1997 has therefore been declared as the Year of the Reef, in order to focus public and political attention on issues relating to the conservation and sustainable management of coral reefs.
It is sad that just at a time when awareness of the crucial importance of biodiversity conservation to the future of global food, health and livelihood security is growing, these fortresses of biological diversity are giving way to a combination of natural and human assaults. 1997 is marked by El Nino events. El Nino, associated with the warming of the water currents in the equatorial eastern Pacific, led to the killing of huge quantities of coral along the coasts of Costa Rica, Panama, Colombia and Ecuador during 1982-83. In normal circumstances, the reefs recover from natural destruction within a few decades. But now, natural stresses are compounded by human activity, and the coral treasures are being increasingly degraded with less chance for regeneration.

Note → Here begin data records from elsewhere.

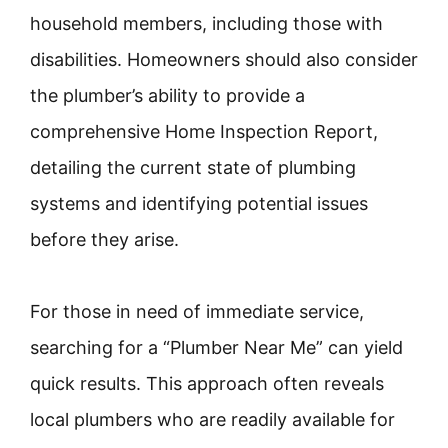
household members, including those with
disabilities. Homeowners should also consider
the plumber’s ability to provide a
comprehensive Home Inspection Report,
detailing the current state of plumbing
systems and identifying potential issues
before they arise.
For those in need of immediate service,
searching for a “Plumber Near Me” can yield
quick results. This approach often reveals
local plumbers who are readily available for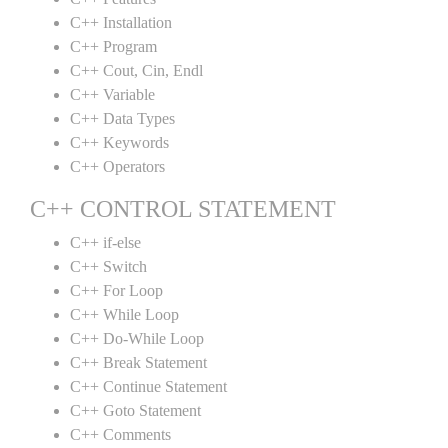
C++ Installation
C++ Program
C++ Cout, Cin, Endl
C++ Variable
C++ Data Types
C++ Keywords
C++ Operators
C++ CONTROL STATEMENT
C++ if-else
C++ Switch
C++ For Loop
C++ While Loop
C++ Do-While Loop
C++ Break Statement
C++ Continue Statement
C++ Goto Statement
C++ Comments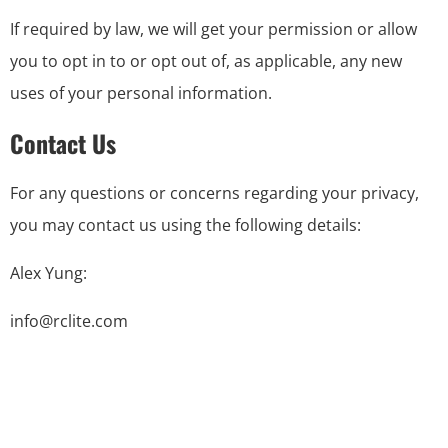
If required by law, we will get your permission or allow
you to opt in to or opt out of, as applicable, any new
uses of your personal information.
Contact Us
For any questions or concerns regarding your privacy,
you may contact us using the following details:
Alex Yung:
info@rclite.com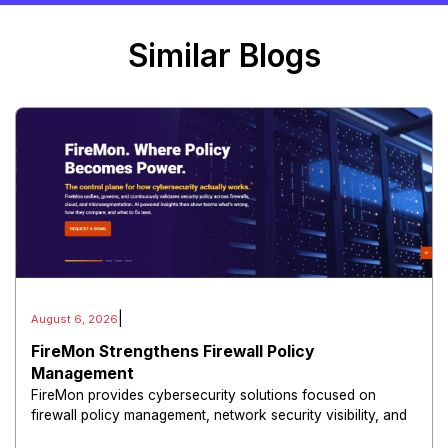
Similar Blogs
|
August 6, 2026
FireMon Strengthens Firewall Policy
Management
FireMon provides cybersecurity solutions focused on
firewall policy management, network security visibility, and
risk reduction.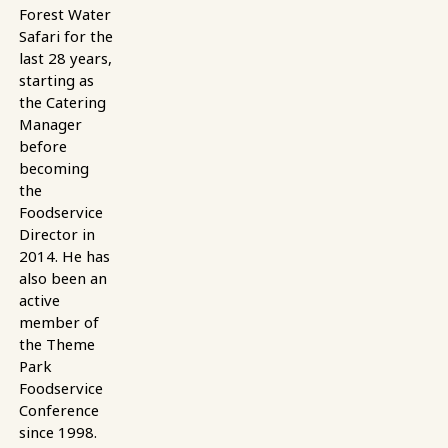
Forest Water
Safari for the
last 28 years,
starting as
the Catering
Manager
before
becoming
the
Foodservice
Director in
2014. He has
also been an
active
member of
the Theme
Park
Foodservice
Conference
since 1998.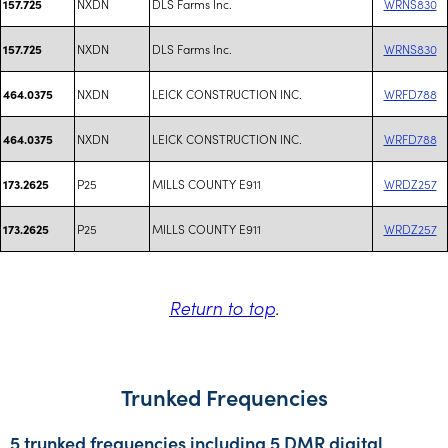
NXDN
DLS Farms Inc.
WRNS830
157.725
NXDN
DLS Farms Inc.
WRNS830
157.725
NXDN
LEICK CONSTRUCTION INC.
WRFD788
464.0375
NXDN
LEICK CONSTRUCTION INC.
WRFD788
464.0375
P25
MILLS COUNTY E911
WRDZ257
173.2625
P25
MILLS COUNTY E911
WRDZ257
173.2625
Return to top
.
Trunked Frequencies
5 trunked frequencies including 5 DMR digital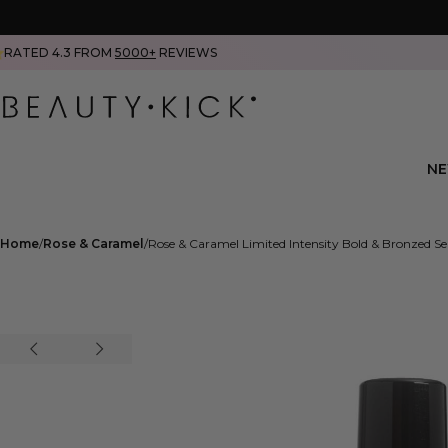
RATED 4.3 FROM
5000+
REVIEWS
N
Home
Rose & Caramel
Rose & Caramel Limited Intensity Bold & Bronzed S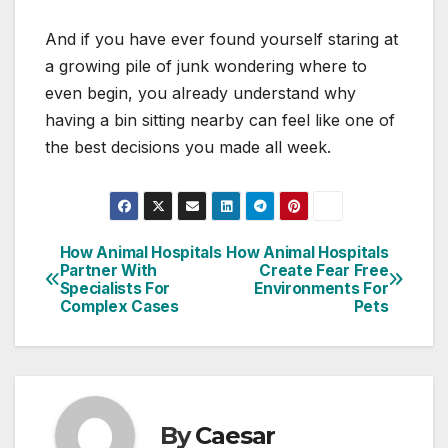
And if you have ever found yourself staring at
a growing pile of junk wondering where to
even begin, you already understand why
having a bin sitting nearby can feel like one of
the best decisions you made all week.
How Animal Hospitals
How Animal Hospitals
Post
Partner With
Create Fear Free
Specialists For
Environments For
navigation
Complex Cases
Pets
By
Caesar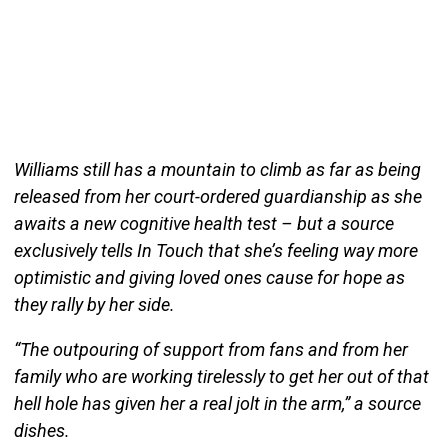
Williams still has a mountain to climb as far as being
released from her court-ordered guardianship as she
awaits a new cognitive health test – but a source
exclusively tells In Touch that she’s feeling way more
optimistic and giving loved ones cause for hope as
they rally by her side.
“The outpouring of support from fans and from her
family who are working tirelessly to get her out of that
hell hole has given her a real jolt in the arm,” a source
dishes.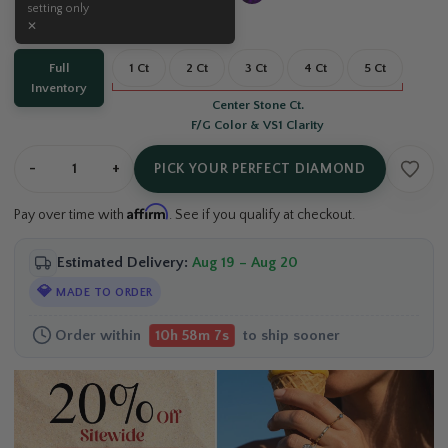
Carat:
Full Inventory
Full
1 Ct
2 Ct
3 Ct
4 Ct
5 Ct
Inventory
Center Stone Ct.
F/G Color & VS1 Clarity
-
+
PICK YOUR PERFECT DIAMOND
Affirm
Pay over time with
. See if you qualify at checkout.
Estimated Delivery:
Aug 19 – Aug 20
💎
MADE TO ORDER
Order within
to ship sooner
10h 58m 6s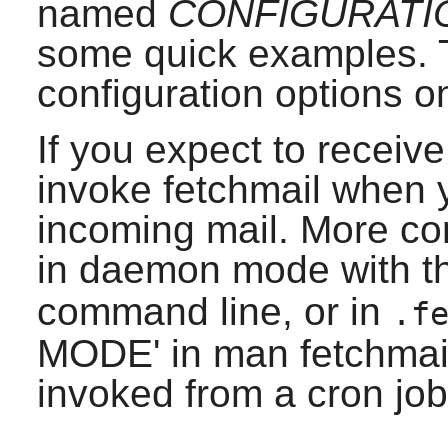
named
CONFIGURATI
some quick examples. T
configuration options on
If you expect to receive
invoke fetchmail when 
incoming mail. More com
in daemon mode with 
command line, or in
.f
MODE' in man fetchmailco
invoked from a cron job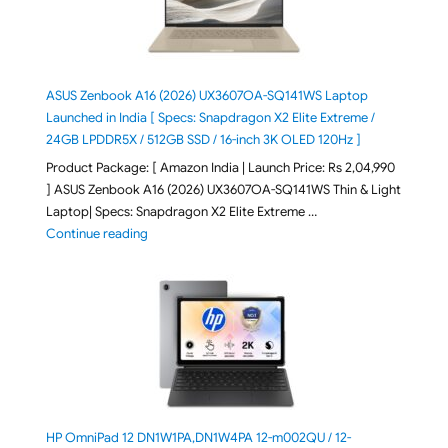
ASUS Zenbook A16 (2026) UX3607OA-SQ141WS Laptop
Launched in India [ Specs: Snapdragon X2 Elite Extreme /
24GB LPDDR5X / 512GB SSD / 16-inch 3K OLED 120Hz ]
Product Package: [ Amazon India | Launch Price: Rs 2,04,990
] ASUS Zenbook A16 (2026) UX3607OA-SQ141WS Thin & Light
Laptop| Specs: Snapdragon X2 Elite Extreme …
"ASUS Zenbook A16 (2026) UX3607OA-SQ141WS Laptop
Continue reading
HP OmniPad 12 DN1W1PA,DN1W4PA 12-m002QU / 12-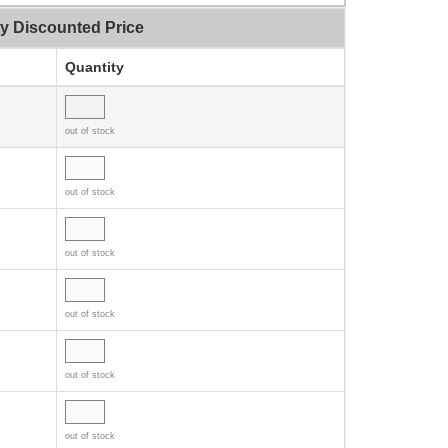
ty Discounted Price
Quantity
out of stock
out of stock
out of stock
out of stock
out of stock
out of stock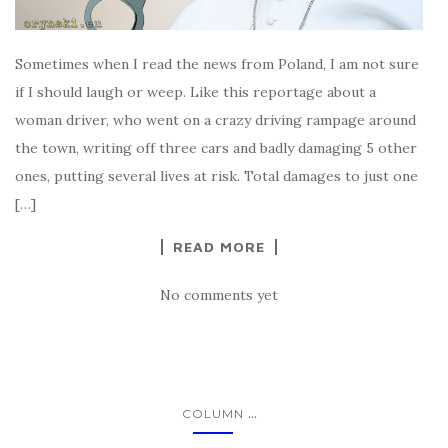
Sometimes when I read the news from Poland, I am not sure
if I should laugh or weep. Like this reportage about a
woman driver, who went on a crazy driving rampage around
the town, writing off three cars and badly damaging 5 other
ones, putting several lives at risk. Total damages to just one
[…]
READ MORE
No comments yet
...
COLUMN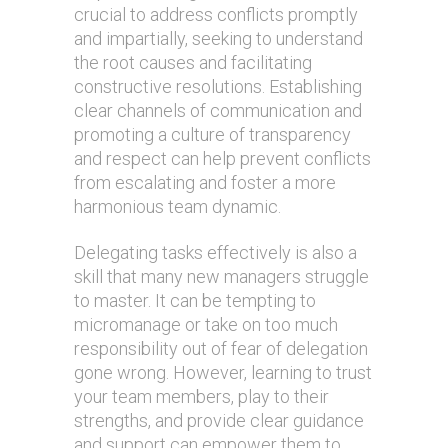
crucial to address conflicts promptly
and impartially, seeking to understand
the root causes and facilitating
constructive resolutions. Establishing
clear channels of communication and
promoting a culture of transparency
and respect can help prevent conflicts
from escalating and foster a more
harmonious team dynamic.
Delegating tasks effectively is also a
skill that many new managers struggle
to master. It can be tempting to
micromanage or take on too much
responsibility out of fear of delegation
gone wrong. However, learning to trust
your team members, play to their
strengths, and provide clear guidance
and support can empower them to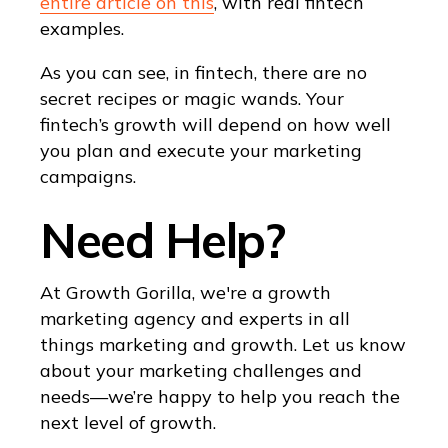
entire article on this
, with real fintech
examples.
As you can see, in fintech, there are no
secret recipes or magic wands. Your
fintech’s growth will depend on how well
you plan and execute your marketing
campaigns.
Need Help?
At Growth Gorilla, we're a growth
marketing agency and experts in all
things marketing and growth. Let us know
about your marketing challenges and
needs—we’re happy to help you reach the
next level of growth.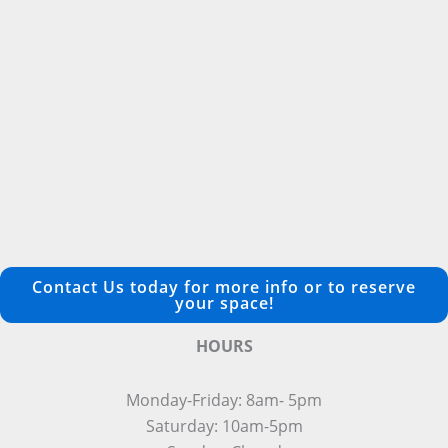
Contact Us today for more info or to reserve
your space!
HOURS
Monday-Friday: 8am- 5pm
Saturday: 10am-5pm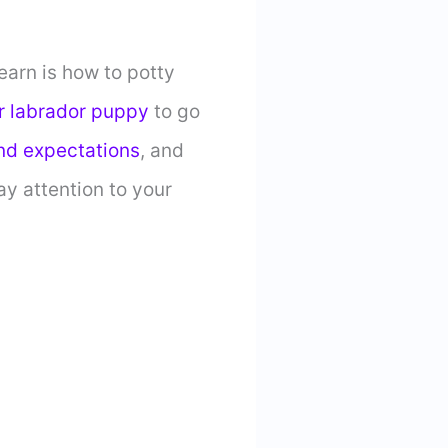
earn is how to potty
r labrador puppy
to go
nd expectations
, and
ay attention to your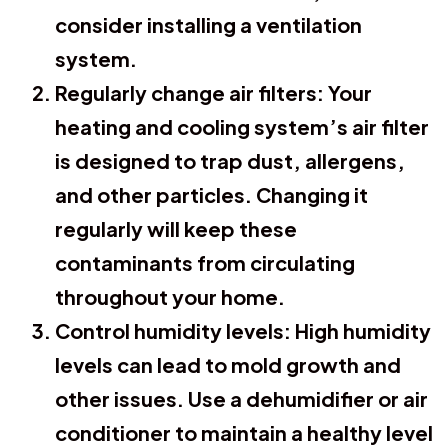
consider installing a ventilation
system.
Regularly change air filters:
Your
heating and cooling system’s air filter
is designed to trap dust, allergens,
and other particles. Changing it
regularly will keep these
contaminants from circulating
throughout your home.
Control humidity levels:
High humidity
levels can lead to mold growth and
other issues. Use a dehumidifier or air
conditioner to maintain a healthy level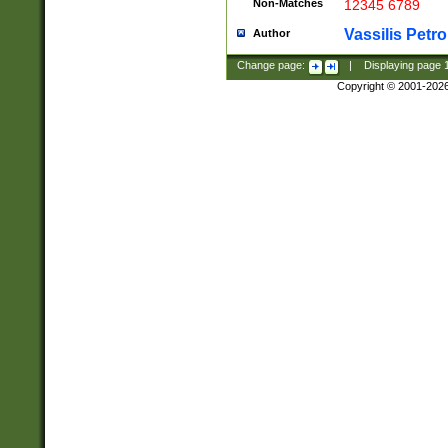
Non-Matches
12345 6789
Vassilis Petro
Author
Change page:
|
Displaying page
Copyright © 2001-202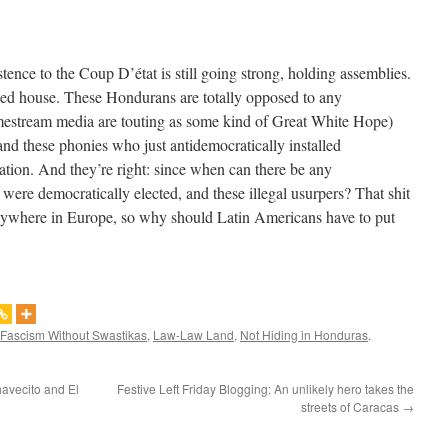
ence to the Coup D’état is still going strong, holding assemblies.
ked house. These Hondurans are totally opposed to any
amestream media are touting as some kind of Great White Hope)
nd these phonies who just antidemocratically installed
ation. And they’re right: since when can there be any
were democratically elected, and these illegal usurpers? That shit
nywhere in Europe, so why should Latin Americans have to put
Fascism Without Swastikas
,
Law-Law Land
,
Not Hiding in Honduras
.
havecito and El
Festive Left Friday Blogging: An unlikely hero takes the
streets of Caracas
→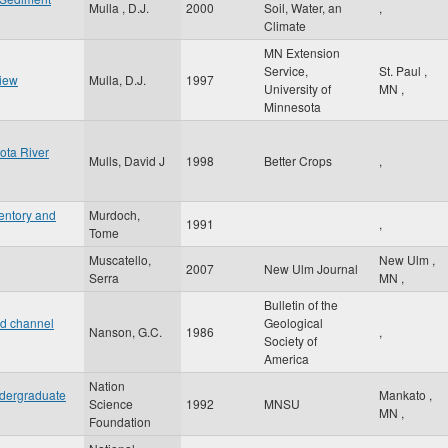
Mulla , D.J.
2000
Soil, Water, an
,
Climate
MN Extension
Service,
St. Paul
,
view
Mulla, D.J.
1997
University of
MN
,
Minnesota
ota River
Mulls, David J
1998
Better Crops
,
entory and
Murdoch,
1991
,
Tome
Muscatello,
New Ulm
,
2007
New Ulm Journal
Serra
MN
,
Bulletin of the
nd channel
Geological
Nanson, G.C.
1986
,
Society of
America
Nation
ndergraduate
Mankato
,
Science
1992
MNSU
MN
,
Foundation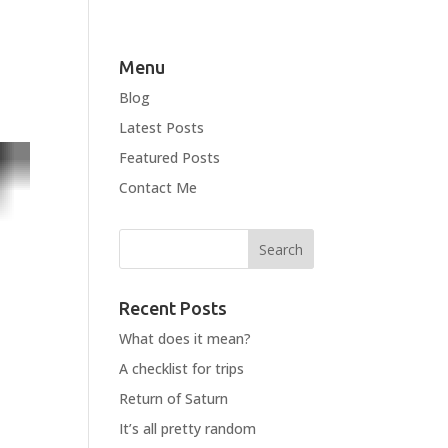
Menu
Blog
Latest Posts
Featured Posts
Contact Me
Recent Posts
What does it mean?
A checklist for trips
Return of Saturn
It’s all pretty random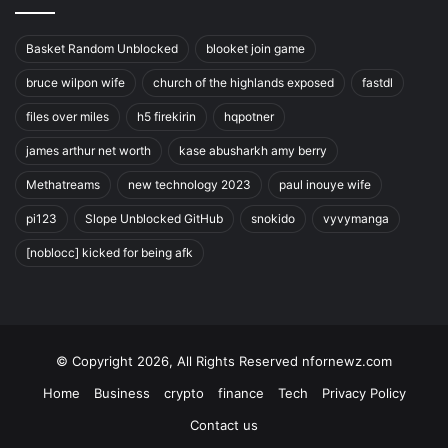
Basket Random Unblocked
blooket join game
bruce wilpon wife
church of the highlands exposed
fastdl
files over miles
h5 firekirin
hqpotner
james arthur net worth
kase abusharkh amy berry
Methatreams
new technology 2023
paul inouye wife
pi123
Slope Unblocked GitHub
snokido
vyvymanga
[noblocc] kicked for being afk
© Copyright 2026, All Rights Reserved nfornewz.com
Home
Business
crypto
finance
Tech
Privacy Policy
Contact us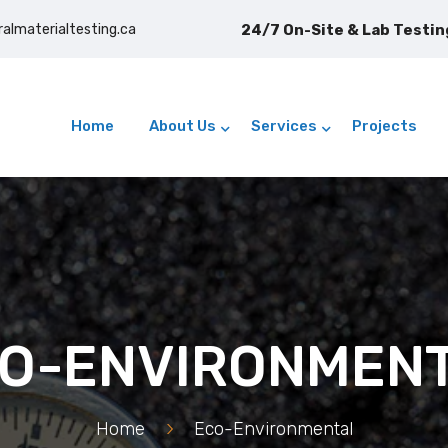
ralmaterialtesting.ca
Home
About Us
Services
Projects
O-ENVIRONMEN
Home
>
Eco-Environmental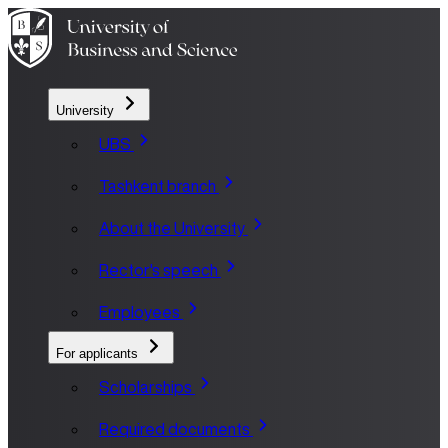
University
UBS
Tashkent branch
About the University
Rector's speech
Employees
For applicants
Scholarships
Required documents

The Regional Workshop convened by M S Swaminathan Research Foundation in collaboration with the Bay of Bengal Programme of FAO is designed to address these issues and to develop an action plan for saving the remaining coral reefs in the SAARC region. Since its establishment in 1989, M S S R F has given priority attention to the conservation and sustainable use of Coastal Mangrove ecosystems. In many areas, Mangroves, sea grass meadows and coral reefs constitute an integrated ecosystem. The Gulf of Mannar Biosphere Reserve represents one such integrated ecosystem. Currently, a detailed action plan is being prepared with assistance from the Global Environment Facility (GEF) and the UN Development Programme (UNDP) for preserving for posterity the biological wealth of the Gulf of Mannar region.
We are indebted to the following organisations for cosponsoring this Workshop and for providing financial support.
· The World Wide Fund for Nature - India
· United Nations Education Scientific & Cultural Organisation
· Department of Science Technology and Environment - Administration of the U T Of Lakshadweep.
· The Department of Ocean Development, Government of India
· The Ministry of Environment and Forests, Government of India
· Ministry of External Affairs, Government of India (SAARC Division)
· Ministry of Science and Technology, Government of India
· The Global Coral Reef Monitoring Network - South Asia
· The Bay of Bengal Programme of the FAO
· Australian Agency for International Development - Aus Aid
Our special thanks goes to the Bay of Bengal Programme, FAO for collaborating with us for the organisation of the dialogue and arranging for the country paper presentations. We are also grateful to the AUSAID for arranging to bring a monitoring expert from Australia and Dr Jason Rubens of the Global Coral Reef Monitoring Network for his valuable suggestions.
My sincere thanks go to my colleague Dr (Ms) Vineeta, Hoon for her tireless and dedicated efforts to make this Regional Workshop purposeful and memorable.